Gearing up for Euro Games

Alexander Sobbotta says any racism will be given the red card at this month’s European Maccabi Games.
Alexander Sobbotta says any racism will be given the red card at this month’s European Maccabi Games.

THE 14th European Maccabi Games (EMG) are poised to be a profoundly historical event when they kick-off in Berlin on July 27, as more than 2000 athletes from 36 nations, including Australia, descend on the German capital for 10 action-packed days.

As the first time that Germany will host the continent’s biggest Jewish sports tournament, EMG sports director Alexander Sobotta called it “something extremely special” during an interview with The AJN while visiting relatives in Melbourne last month.

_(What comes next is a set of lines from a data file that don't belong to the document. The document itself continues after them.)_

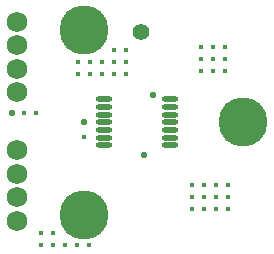
<source format=gts>
G04 Layer_Color=8388736*
%FSLAX25Y25*%
%MOIN*%
G70*
G01*
G75*
%ADD25O,0.05521X0.01978*%
%ADD26C,0.06900*%
%ADD27C,0.05600*%
%ADD28C,0.16348*%
%ADD29C,0.02300*%
%ADD30C,0.01700*%
D25*
X383622Y247323D02*
D03*
Y249882D02*
D03*
Y252441D02*
D03*
Y255000D02*
D03*
Y257559D02*
D03*
Y260118D02*
D03*
Y262677D02*
D03*
X361378Y247323D02*
D03*
Y249882D02*
D03*
Y252441D02*
D03*
Y255000D02*
D03*
Y257559D02*
D03*
Y260118D02*
D03*
Y262677D02*
D03*
D26*
X332500Y222126D02*
D03*
Y230000D02*
D03*
Y237874D02*
D03*
Y245748D02*
D03*
Y265000D02*
D03*
Y272874D02*
D03*
Y280748D02*
D03*
Y288622D02*
D03*
D27*
X374000Y285000D02*
D03*
D28*
X354750Y224256D02*
D03*
Y285744D02*
D03*
X408000Y255000D02*
D03*
D29*
X375000Y244000D02*
D03*
X378000Y264000D02*
D03*
X355000Y255000D02*
D03*
X331000Y258000D02*
D03*
D30*
X355000Y250000D02*
D03*
X369000Y271000D02*
D03*
Y275000D02*
D03*
X365000D02*
D03*
Y271000D02*
D03*
Y279000D02*
D03*
X335000Y258000D02*
D03*
X339000D02*
D03*
X340500Y214000D02*
D03*
X344500D02*
D03*
X348500D02*
D03*
X352500D02*
D03*
X356500D02*
D03*
X344500Y218000D02*
D03*
X340500D02*
D03*
X394000Y272000D02*
D03*
Y276000D02*
D03*
X398000D02*
D03*
Y272000D02*
D03*
X402000D02*
D03*
Y276000D02*
D03*
Y280000D02*
D03*
X398000D02*
D03*
X394000D02*
D03*
X391000Y230000D02*
D03*
Y234000D02*
D03*
X395000D02*
D03*
Y230000D02*
D03*
X399000D02*
D03*
Y234000D02*
D03*
X403000D02*
D03*
Y230000D02*
D03*
Y226000D02*
D03*
X399000D02*
D03*
X395000D02*
D03*
X391000D02*
D03*
X361000Y275000D02*
D03*
X357000D02*
D03*
X353000D02*
D03*
Y271000D02*
D03*
X357000D02*
D03*
X361000D02*
D03*
X369000Y279000D02*
D03*
M02*

</source>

“It’s 70 years after the Shoah and 50 years since relations between Israel and Germany started,” said Sobotta. “So it’s extremely historical and, as far as I can see it, the decision for Berlin to host was highly controversial within the worldwide Jewish community.

“Especially among the older generation, who argued it’s too early, while the younger generation in Germany said, ‘It’s time we want to be presented as an important part of Germany again. We want to show that we are here’. They finally got their will.”

Sobotta, who lives in Berlin, is the only non-Jewish member of a three-person EMG committee and has been working tirelessly to coordinate the logistics of 20 sports taking place around the city.

“Each sports event we organise is together with the respective Berlin clubs and all these associations have been extremely helpful,” he said.

“The Berlin mayor is part of the board of advisors, as is the head of German sport, the head of German football, and the Minister for the Interior. Even the President of Germany, Joachim Gauck, is a patron for the games and will open it.”

After becoming acquainted with Maccabi Germany through his work for the German Football Association anti-discrimination program, Sobotta was approached when the role of EMG’s sports director came up.

While it was the games’ worth to Germany that swayed him, the position has offered some unexpected experiences.

“It’s interesting as the only non-Jew, because I really got to know the Jewish culture.”

“Like Jewish dancing, which was quite a shock for me, with the hands and dancing in a circle. It’s huge fun to look at it, but in it was quite scary.”

Once the games begin, Sobotta said that one of the events he’s most excited about is the open male futsal, where the Australian team will be defending its 2011 crown at the sports centre alongside Olympic Park, a venue of poignant significance.

“Olympic Park was the home of the 1936 Olympic Games, where Jews were not allowed to compete,” he explained.

“We don’t use the actual stadium because we can’t fill 70,000 seats, but all around is a lot of venues that were used during the Olympics.

“For instance, fencing will be in the same venue as 1936, where a Jewish Hungarian fencer won the gold medal. He died in 1944 when trying to bomb a bridge as a partisan, and we will have a big photo of him in the fencing venue and dedicate the event to him.

“Flags bearing the Maccabi insignia will replace where Nazi flags flew 80 years ago, which should be a very emotional moment.”